Introduction
You know this feeling.
You wake up already braced. Your chest tightens for no clear reason. You cannot quite relax even when everything around you is calm. Maybe you startle easily. Your mind races at night. You feel fine one moment and overwhelmed the next.
Or maybe it is bigger. Panic that arrives without warning. A heaviness that makes it hard to move. The sense that your body is constantly preparing for something that never comes.
If this sounds familiar, you are not imagining it. And you are not broken.
Your Nervous System Has Its Own Logic
What you are experiencing has a logic to it. Your nervous system is doing what it was designed to do. It is responding to signals, trying to keep you safe. The problem is that sometimes this protective system gets stuck. It responds to the present as if it were the past. It does not know that the danger has passed.

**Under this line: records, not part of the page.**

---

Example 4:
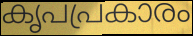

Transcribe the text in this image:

കൃപപ്രകാരം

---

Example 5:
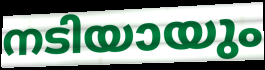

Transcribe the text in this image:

നടിയായും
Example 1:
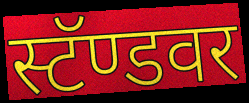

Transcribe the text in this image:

स्टॅण्डवर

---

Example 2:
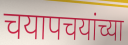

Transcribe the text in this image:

चयापचयांच्या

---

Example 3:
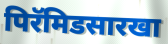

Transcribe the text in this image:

पिरॅमिडसारखा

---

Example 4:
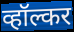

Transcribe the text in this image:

व्हॉल्कर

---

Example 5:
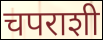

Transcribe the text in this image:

चपराशी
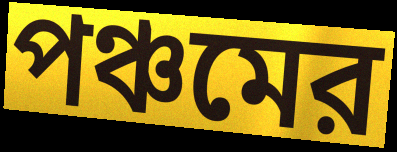
পঞ্চমের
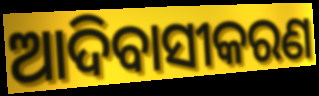
ଆଦିବାସୀକରଣ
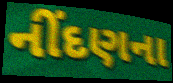
નીંદણના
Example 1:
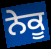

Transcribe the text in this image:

ਨੇਕੂ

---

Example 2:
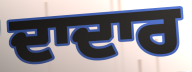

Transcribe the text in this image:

ਦਾਦਾਰ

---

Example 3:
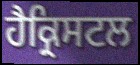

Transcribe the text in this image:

ਹੈਕ੍ਰਿਸਟਲ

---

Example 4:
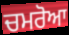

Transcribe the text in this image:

ਚਮਰੋਆ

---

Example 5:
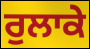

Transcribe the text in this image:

ਰੁਲਾਕੇ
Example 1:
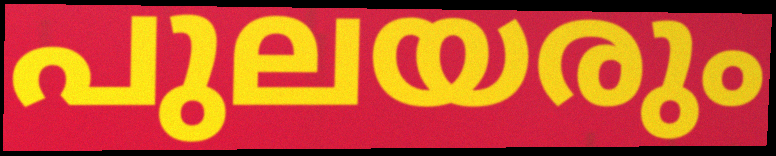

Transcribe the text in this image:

പുലയരും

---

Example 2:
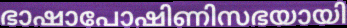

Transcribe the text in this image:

ഭാഷാപോഷിണിസഭയായി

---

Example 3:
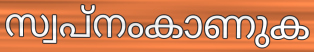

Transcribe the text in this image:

സ്വപ്നംകാണുക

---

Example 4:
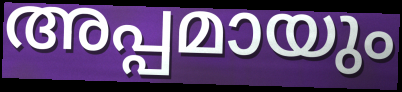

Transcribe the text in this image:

അപ്പമായും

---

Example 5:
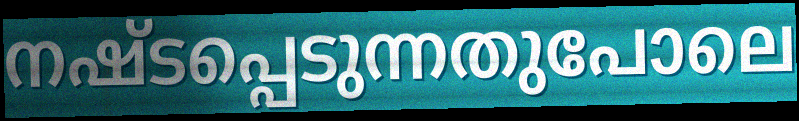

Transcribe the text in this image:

നഷ്ടപ്പെടുന്നതുപോലെ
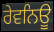
ਰੇਵਨਿਊ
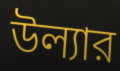
উল্যার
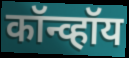
कॉन्व्हॉय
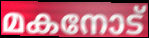
മകനോട്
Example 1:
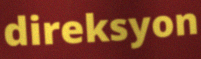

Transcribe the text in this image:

direksyon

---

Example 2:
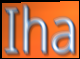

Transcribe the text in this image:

Iha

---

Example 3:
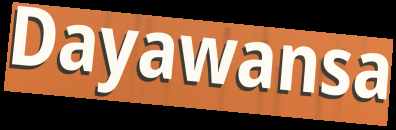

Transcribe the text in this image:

Dayawansa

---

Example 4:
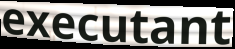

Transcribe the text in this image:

executant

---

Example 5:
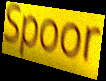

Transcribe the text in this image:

Spoor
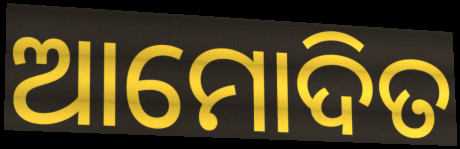
ଆମୋଦିତ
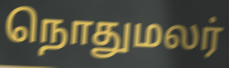
நொதுமலர்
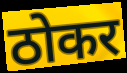
ठोकर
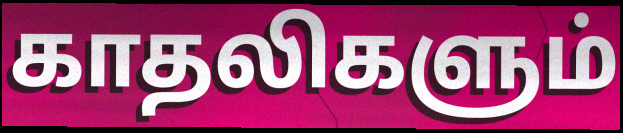
காதலிகளும்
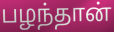
பழந்தான்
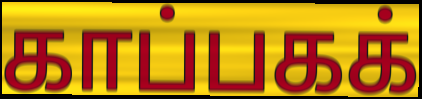
காப்பகக்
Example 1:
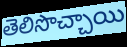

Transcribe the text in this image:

తెలిసొచ్చాయి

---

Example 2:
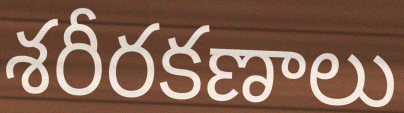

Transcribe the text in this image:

శరీరకణాలు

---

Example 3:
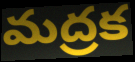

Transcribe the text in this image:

మద్రక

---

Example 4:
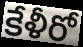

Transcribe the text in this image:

కేళీరో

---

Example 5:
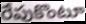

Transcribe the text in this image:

రేపుకొంటూ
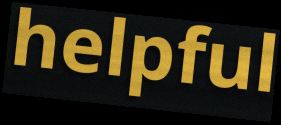
helpful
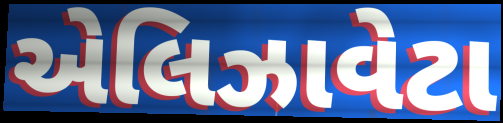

For a long time, scientists understood the autonomic nervous system as having two modes: sympathetic (fight or flight) and parasympathetic (rest and digest). But this model is incomplete. It does not explain what happens when your nervous system responds to overwhelming threat by shutting down rather than fighting or fleeing.
More recent research, particularly Stephen Porges' polyvagal theory, reveals that there are actually three main states your nervous system moves through:
Calm and Connected
You are alert but not stressed. Present in your body. Able to engage with the world. This is sometimes called the window of tolerance.
Activated
Your sympathetic system has taken over. This is anxiety, panic, hypervigilance, racing thoughts, tension, irritability. Your body is preparing for danger, whether or not actual danger is present.
Shutdown
The dorsal vagal system has taken over. This is numbness, heaviness, disconnection, exhaustion, hopelessness. Your body has stopped fighting and collapsed into protective stillness.
Most people move between these states throughout the day without noticing. The problem comes when the system gets stuck.
"None of this is a character flaw. It is not weakness. It is not a lack of discipline. Your nervous system is doing what it was designed to do. It is trying to protect you. The problem is that the protection has become the problem."